By Jim Heffernan
August 6, 1945: Nationally recognized anniversary has local link...
Somewhere in my boxes of files I have a Xerox copy of the front page of the Los Angeles Times for Aug. 7, 1945. In bold headline type – probably 60 point – it states that World War II ace of aces Maj. Richard I. Bong had been killed the day before in the crash of an early jet plane he was testing.
Also on that front page, in smaller type (could be 36 point) a headline announces the dropping of an atomic bomb on Hiroshima, Japan.
This week most news outlets mentioned the 65th anniversary of the Hiroshima bombing that was the start of a series of events – including the A-bomb devastation of Nagasaki a few days later – that brought World War II to an end in that August of 1945.
It was a truly momentous time, the dawn of the Atomic Age, worthy of sober recollection at each anniversary.
Lost in the shuffle – forgotten even in this, his native, region – was the fact that Aug. 6 was also the 65th anniversary of the death of Bong, the 24-year-old Army Air Corps (there was no branch of service called the Air Force in 1945) pilot who was the most decorated flying ace of the war for his exploits in the South Pacific.

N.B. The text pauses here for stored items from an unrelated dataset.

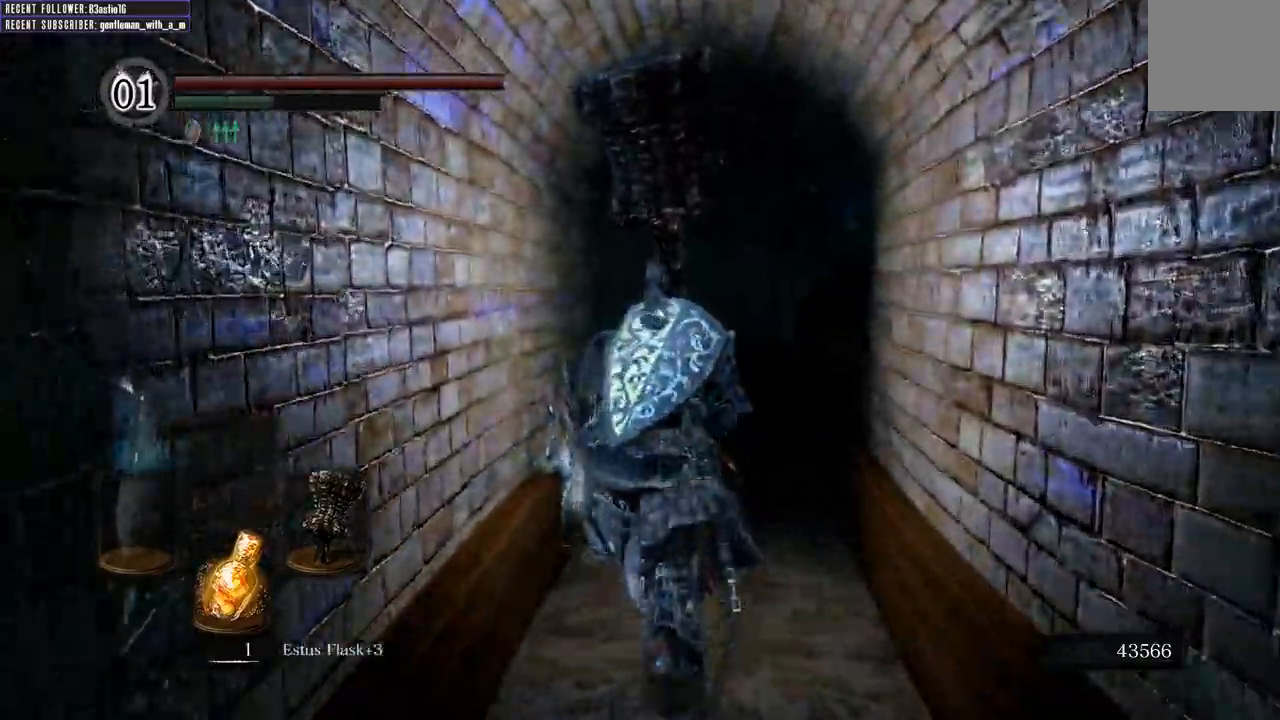
{"dt_ms": 500, "buttons": ["B"], "left_stick": "up", "right_stick": "center"}
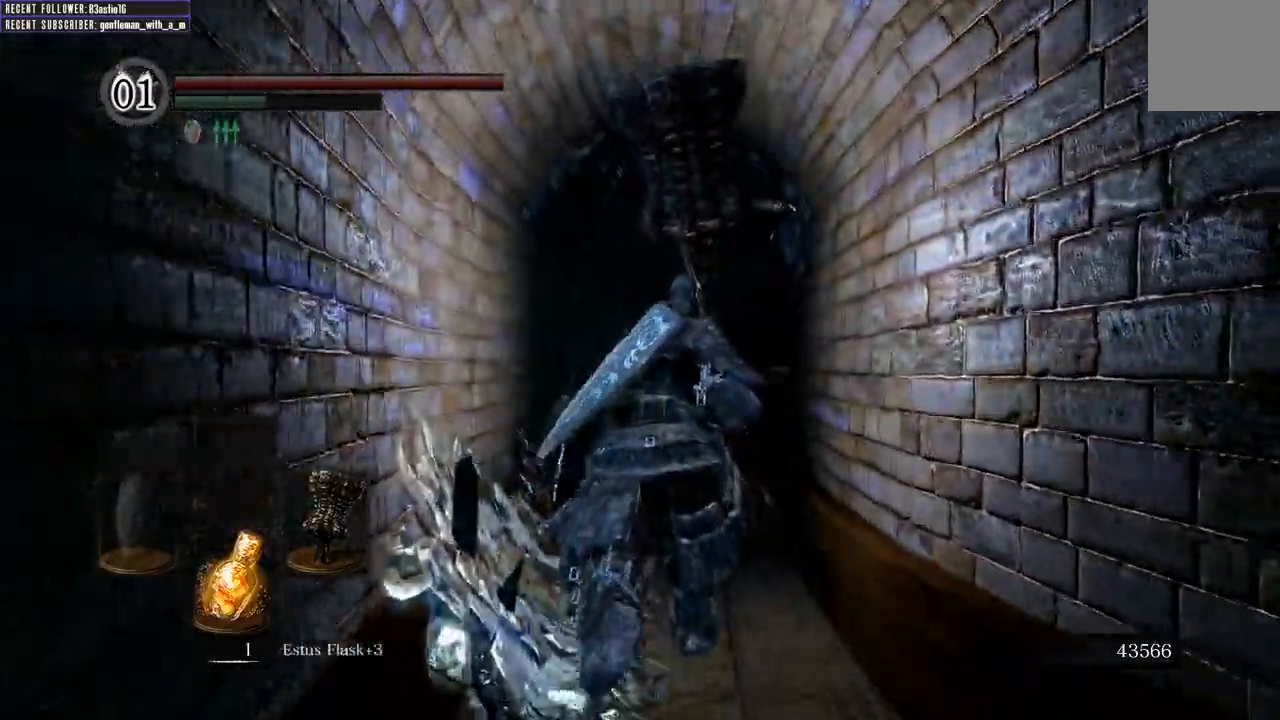
{"dt_ms": 500, "buttons": ["B"], "left_stick": "up", "right_stick": "center", "events": []}
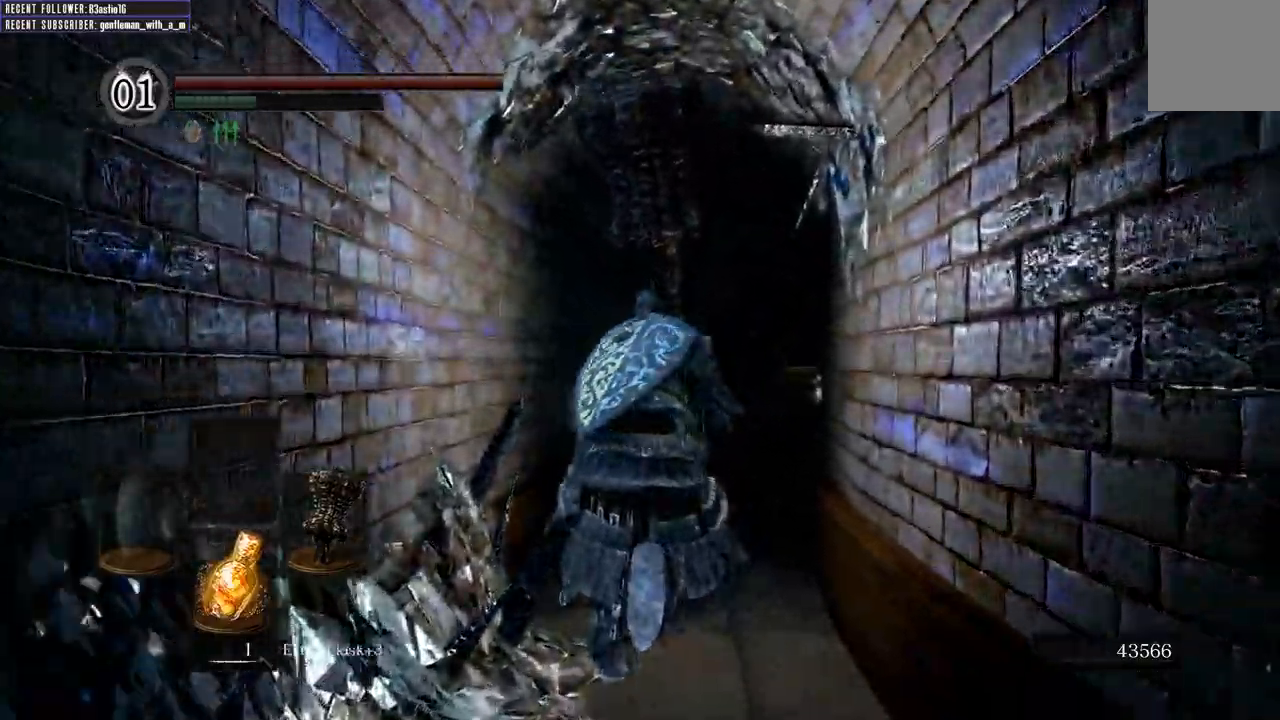
{"dt_ms": 500, "buttons": ["B"], "left_stick": "up", "right_stick": "center", "events": []}
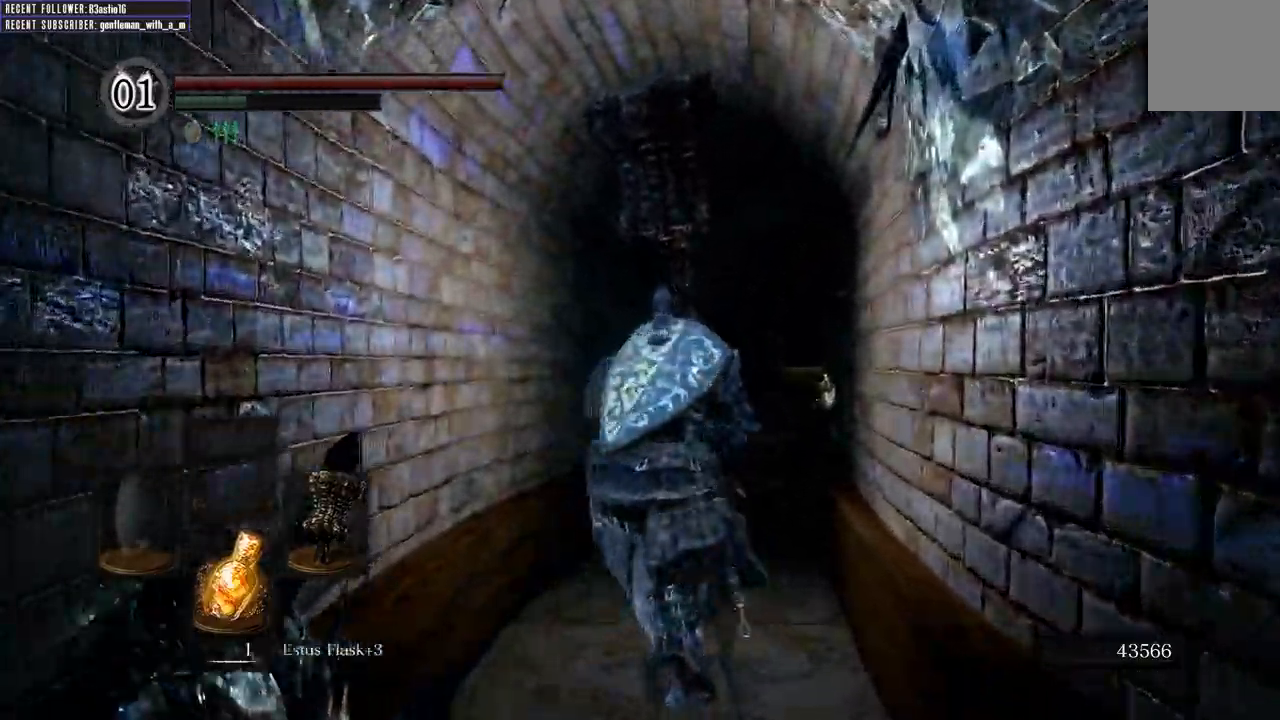
{"dt_ms": 500, "buttons": [], "left_stick": "up", "right_stick": "center", "events": [[450, "B", "up"]]}
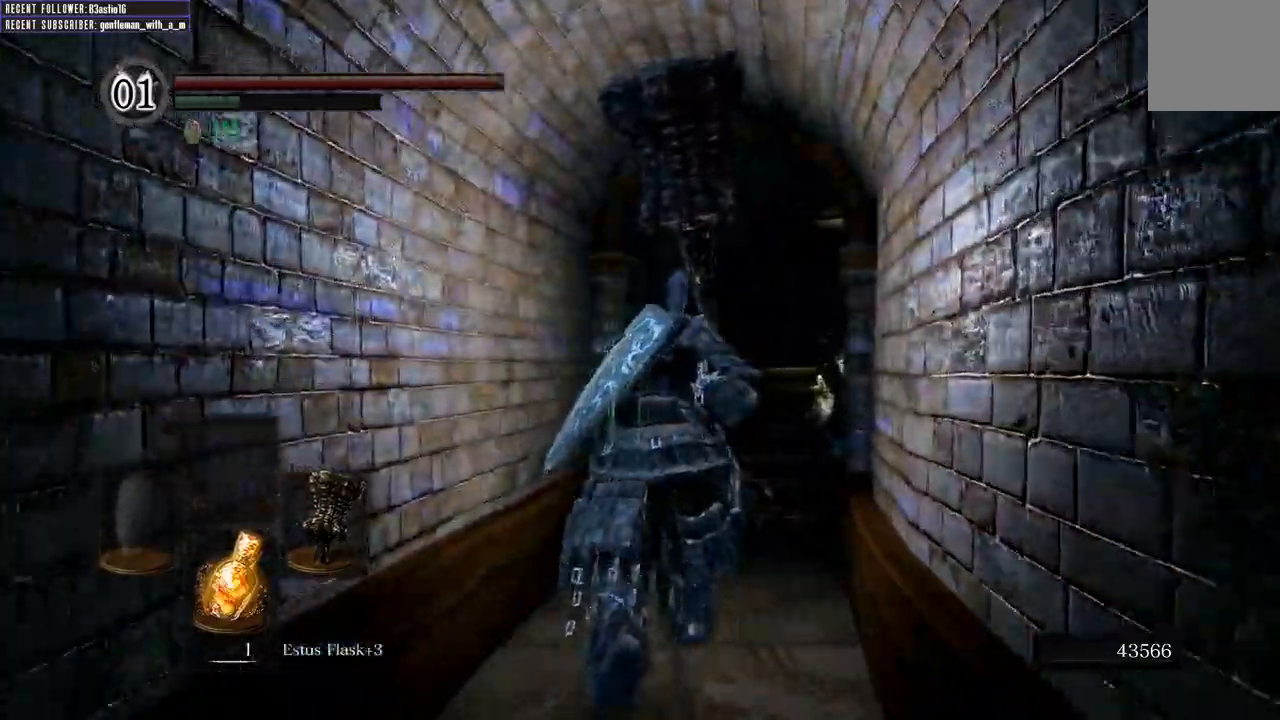
{"dt_ms": 500, "buttons": ["B"], "left_stick": "up", "right_stick": "down", "events": [[450, "right_stick", "down"], [467, "B", "down"]]}
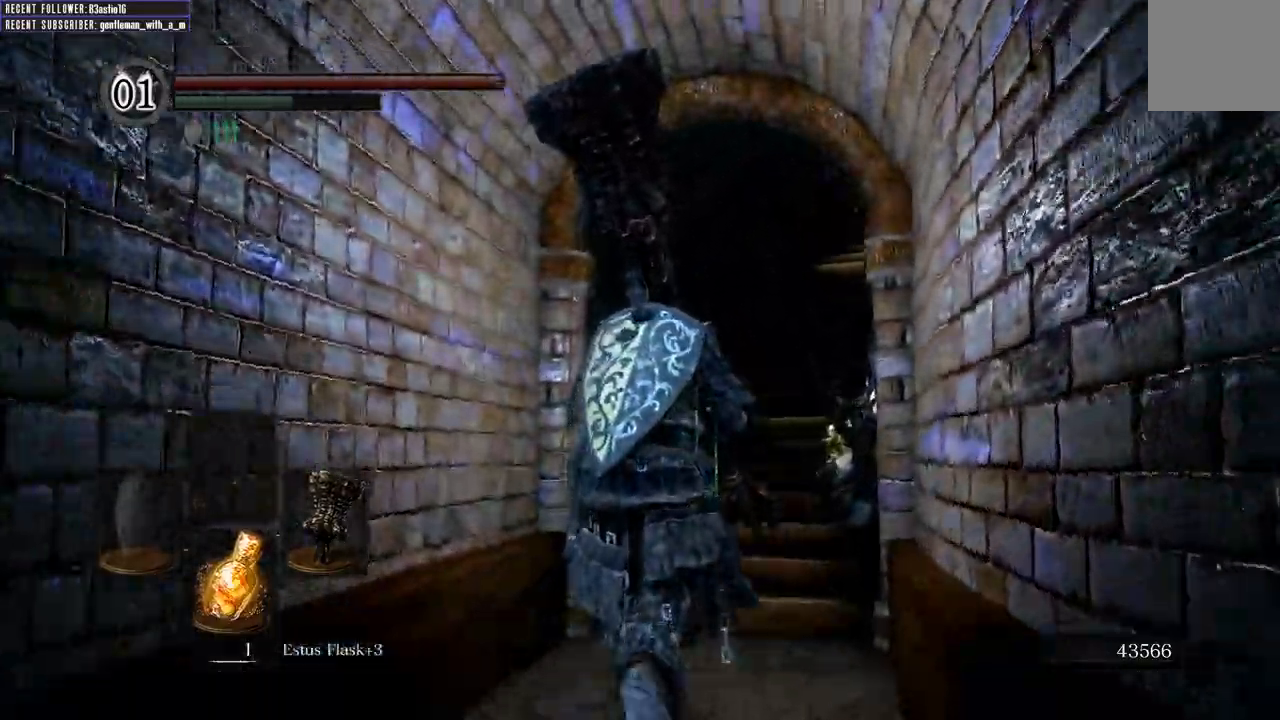
{"dt_ms": 500, "buttons": ["B"], "left_stick": "up", "right_stick": "center", "events": [[133, "right_stick", "center"]]}
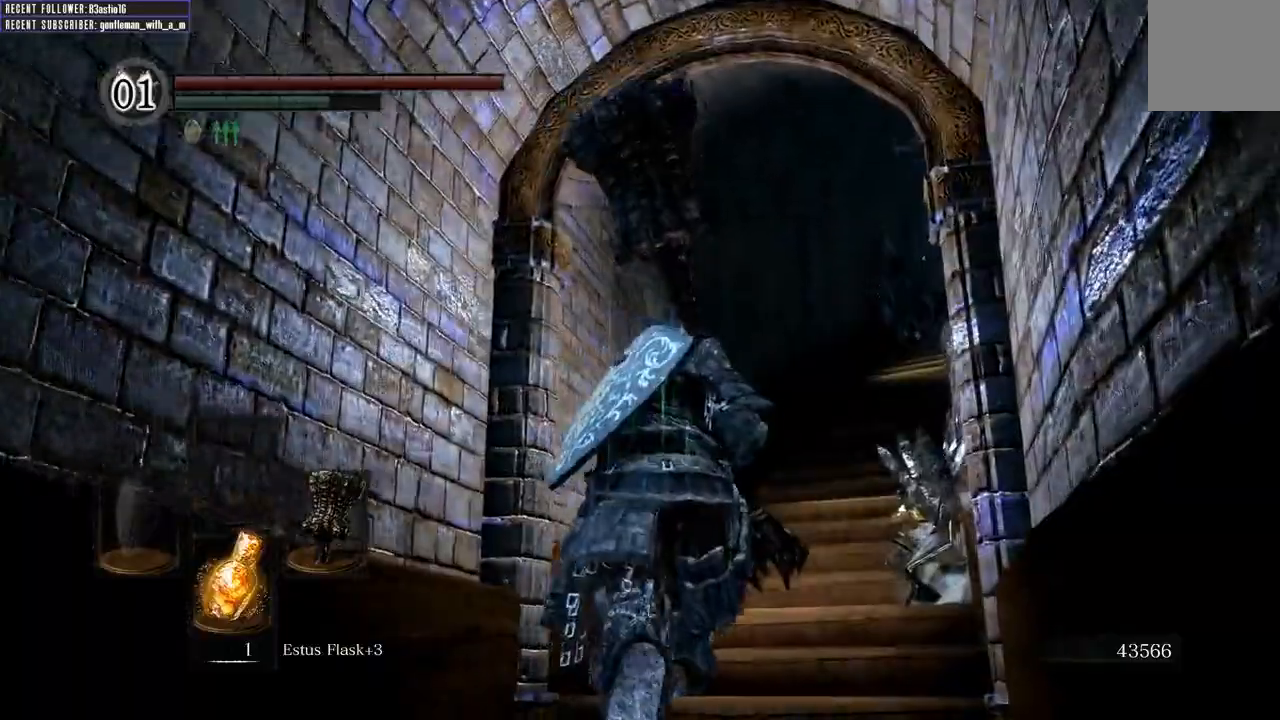
{"dt_ms": 500, "buttons": ["B"], "left_stick": "up", "right_stick": "center", "events": [[83, "right_stick", "right"], [267, "right_stick", "center"]]}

He grew up in Poplar, just outside of Superior, and, since no one around here appears to have noted the 65th anniversary of his death, it seems worthwhile to recall that it is Bong whose name is on the western St. Louis River bridge connecting the Twin Ports -- just in case anybody has forgotten, or never has been told, just who they named the bridge for.
Bong would be 89 years old now, had he lived a normal life span and then some. Dying at 24, his picture vivid in the minds of those who pay attention to such things, he’ll be forever young.